All thoughts about the Mackinelly Device and first contact and robot spiders and whatever was being built in the subbasement left her mind as every cell in her body dedicated itself to getting her out of there. Her feet barely touched the ground, for fear of lingering too long on the pavement and getting left behind by the rest of her body. If she made it back alive, the part of her brain not busy pumping her legs swore never to use the phrase “run for your life” casually again.

She finally collapsed against the far side of a National Guard transport marking the perimeter, gasping for air. A shadow blocked out the sunlight as someone stepped up to her.

“Good of you to join us, Sergeant,” Maj Raskin said.

“Sir,” she managed to wheeze out between breaths.

“Relax, Sergeant, you made it. With plenty of time to spare, no less.”


“There’s about four minutes before the action starts.”

Right, she thought. The five minutes’ contingency buffer. It worked best if you forgot about it as soon as you factored it in, after all.

“And Sergeant?” Maj Raskin said.


“After that, you don’t have any excuse for not signing up for the next 5K Fun Run anymore.”

“Sir.” She then jolted as she remembered what had happened ten minutes ago. “Sir! You have to call off the countdown!”


“The Mackinelly Device! It’s intelligent!”

“What do you mean?”

“Unary sequence introduction protocol! That’s what the jamming was! It was trying to communicate!”

Maj Raskin frowned. “Too late for it now. One minute.”

“But sir!” TSgt Abernathy protested.

“Besides,” Maj Raskin continued, “if anything that makes it worse. An intelligent alien device taking over the building and attacking my men? My hands are tied even if there was time to call the strike off.”

“Right! How’s Roberts, sir?”

“He’s doing fine so far, fortunately. You did the right thing in there with him.”

“Thank you, sir.”

Maj Raskin checked his watch. “It’s about time.”

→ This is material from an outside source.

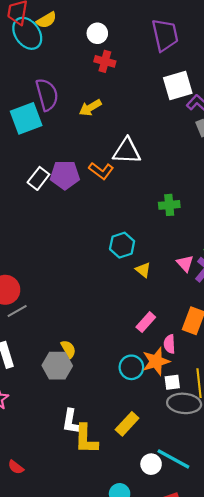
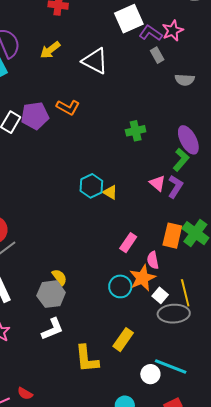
white triangle: (127, 151) -> (95, 61), moved, turned 32
cyan hexagon: (122, 245) -> (91, 186), moved
yellow triangle: (143, 270) -> (110, 192), moved
white square: (172, 382) -> (160, 295), turned -35
white L-shape: (71, 422) -> (52, 329), moved, turned -115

TSgt Abernathy picked herself up and turned back towards the building, its roof barely visible above the tree line. She couldn’t hear anything above the commotion of the crowd behind her. She looked up. The airspace was empty. She had expected to see bombers approaching by now.

The air exploded.

There was a blinding flash above the building, replacing her view with searing white light. TSgt Abernathy covered her eyes and ducked behind the vehicle. Training triggered instinct as she opened her mouth and covered her ears just before the shock wave reached the perimeter. The sound left her ears ringing, and for a few seconds it felt like the temperature had doubled. When she dared look again, she saw clouds of thick black smoke rising from where the building had been. In front of the smoke, flames leaped up from the tops of the trees, having been ignited by the heat from so close. Sirens blared as nearby fire trucks sprang to life and started down the road in response.

“What was that?” TSgt Abernathy wondered aloud. “For a second there I thought it was a nuke.”

“I’m not sure myself,” Maj Raskin replied. “SECDEF only referred to it as ‘Mojo’.”